The abdication had a domino effect that made the situation on the ground—particularly around the airport—far worse. 

The U.S. military believed they had sufficient forces in the country to secure the airport for an evacuation in part because they thought the Afghan Security Forces would be there to back them up, McKenzie explained. The collapse of the Afghan forces forced the U.S. to bring in 6,000 additional troops. But with the exception of some special operations forces elements, U.S. forces were limited to the area immediately surrounding the airport, whereas Afghans would have been able to set up a wider security perimeter. 

“We would have been able to hold [the airport] with a far smaller number of U.S. forces had the Afghans remained, but when the government collapsed, they went away. So that had a profound and immediate effect on everything else that followed,” McKenzie said.

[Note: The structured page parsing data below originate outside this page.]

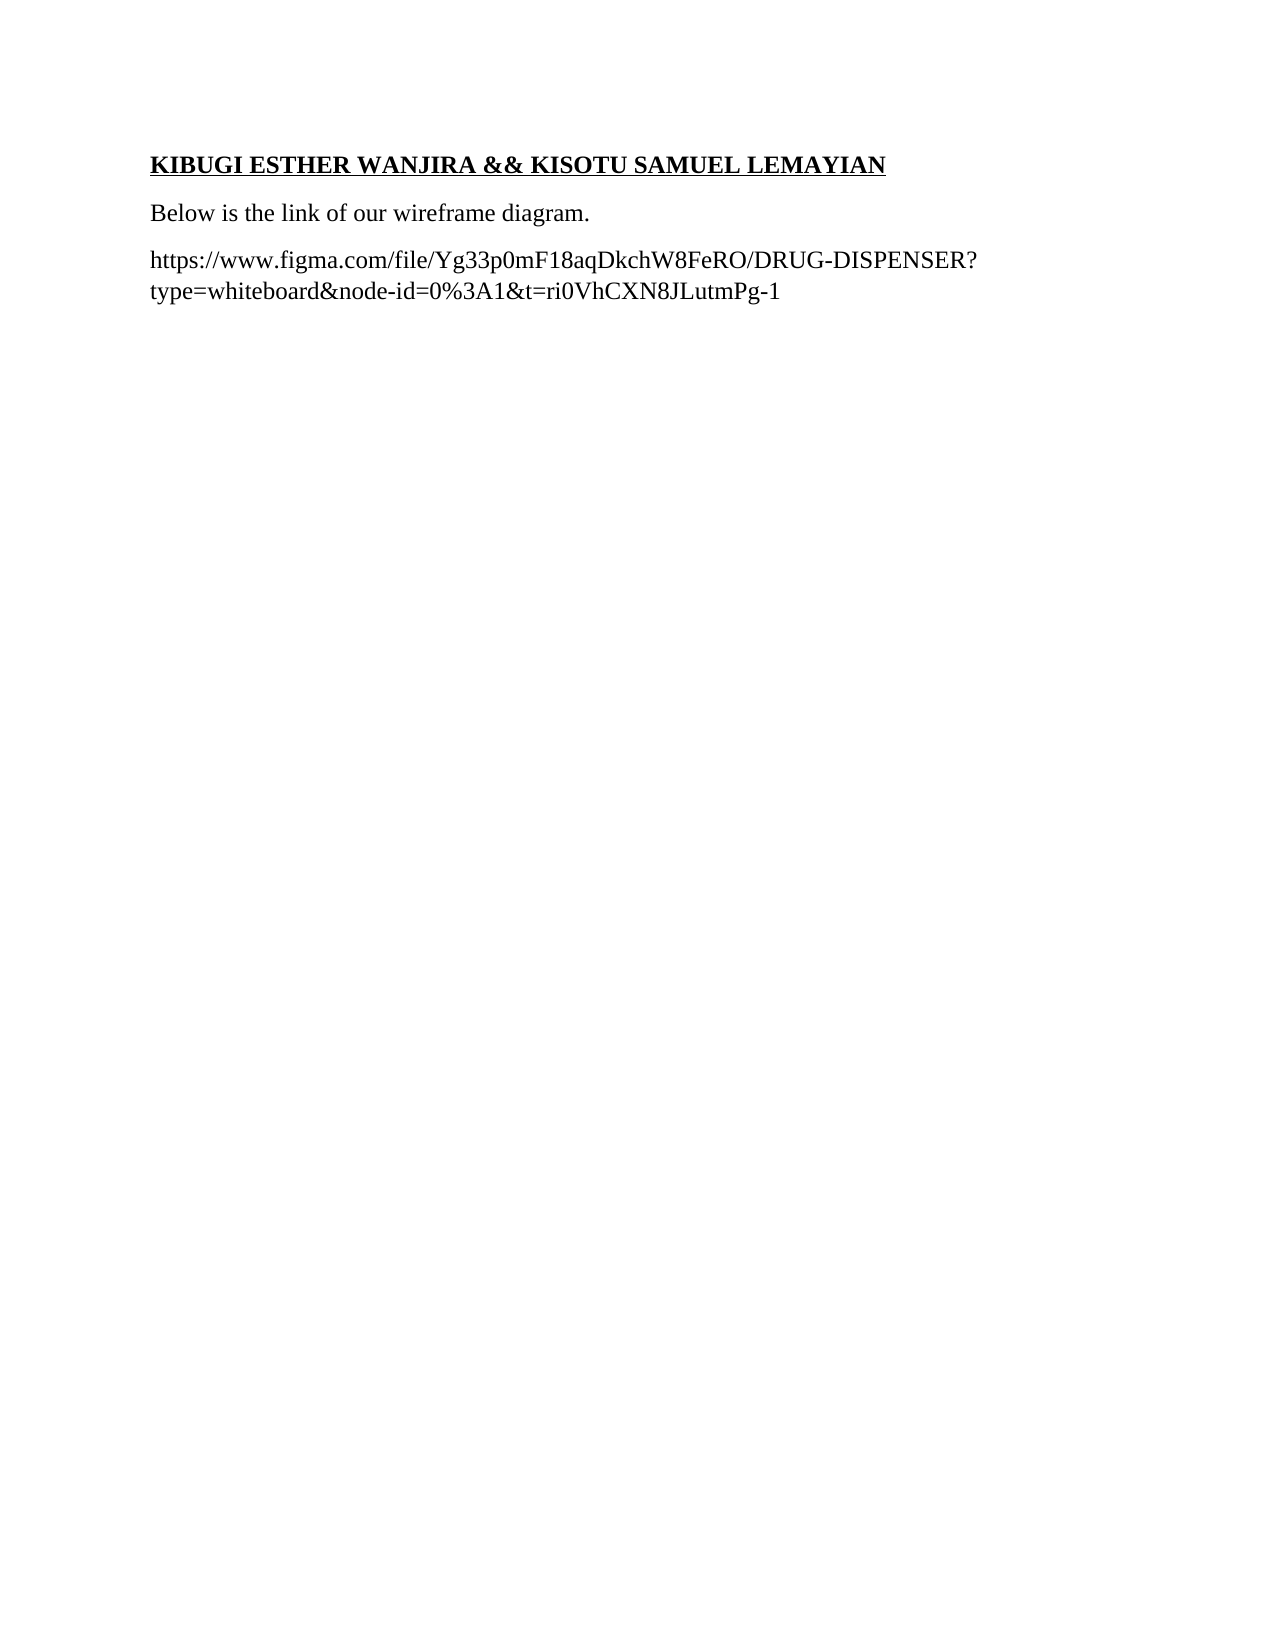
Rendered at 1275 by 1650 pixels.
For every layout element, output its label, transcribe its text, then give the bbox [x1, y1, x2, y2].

text https://www.figma.com/file/Yg33p0mF18aqDkchW8FeRO/DRUG-DISPENSER?type=whiteboard&node-id=0%3A1&t=ri0VhCXN8JLutmPg-1 [150, 245, 1125, 517]
text KIBUGI ESTHER WANJIRA && KISOTU SAMUEL LEMAYIAN [150, 150, 1125, 179]
text Below is the link of our wireframe diagram. [150, 198, 1125, 226]
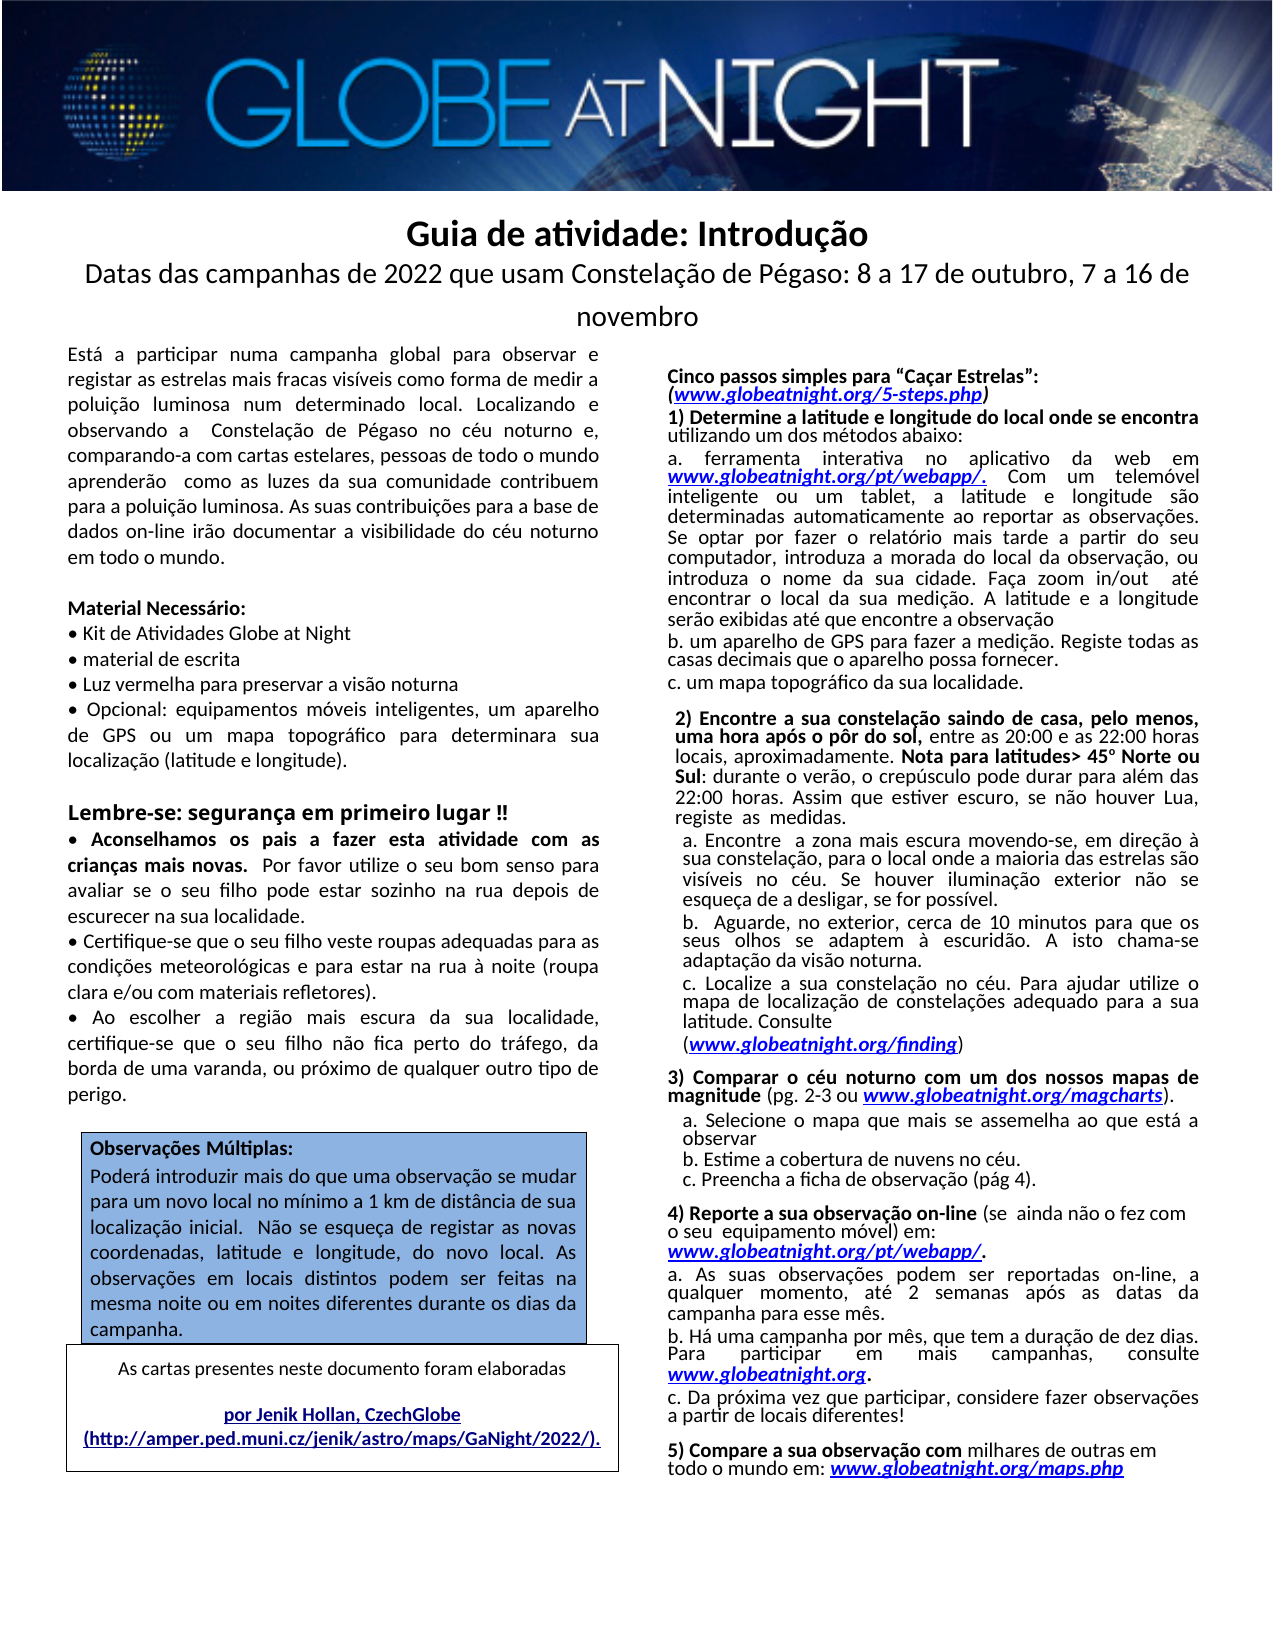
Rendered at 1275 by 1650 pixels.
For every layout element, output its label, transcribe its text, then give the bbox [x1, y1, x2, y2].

Still, that decision by the Ghani administration was predicated on one by U.S. President Joe Biden to go beneath the number of U.S. troops that Milley and others believed was the minimum required to keep a U.S. embassy open there. Milley on Tuesday said it would have taken 5,000 troops to keep a second airfield open in Bagram, or 2,500 troops with the assistance of the Afghan Security Forces. The U.S. only had 650 in the country at the start of August.

And though Ghani’s departure played a significant role in the collapse of Afghan forces, Milley said the decision by the Trump Administration to enter into bilateral discussions with the Taliban as part of the Doha Agreement, negotiated in February 2020, was also to blame.

“Because it was negotiated between the government of the United States and a State Department-designated terrorist organization, the Taliban, and it was a bilateral agreement, that kind of pulled the rug out, morale-wise, from both the Afghan Security Forces and the government,” Milley said. “At that point, they knew…that there was a date certain, right. So I think that probably had a significant effect.”

Some defenders of the former president point out that while he negotiated an end to the U.S. military presence in Afghanistan, the agreement included conditions the Taliban had to meet before the withdrawal of U.S. troops. Of those, they only met one: not attacking U.S. troops.) 

But, in new testimony, Milley said that when former President Donald Trump lost his re-election bid, he promptly came up with a new plan. [Former Defense] “Secretary [Mark] Esper was removed from office on the 9th of November. On the 11th or the 12th of November, I was handed a piece of paper with the President's signature on it, which had two sentences. One was: withdraw forces from Somalia by the 15th of December, and then withdraw forces out of Afghanistan by the 15th of January.”

Milley was able to get Trump to rescind the order shortly after, but members of Trump’s cabinet and security council were operating under several conflicting interpretations about how many troops should remain in the country, right up until Trump left the White House.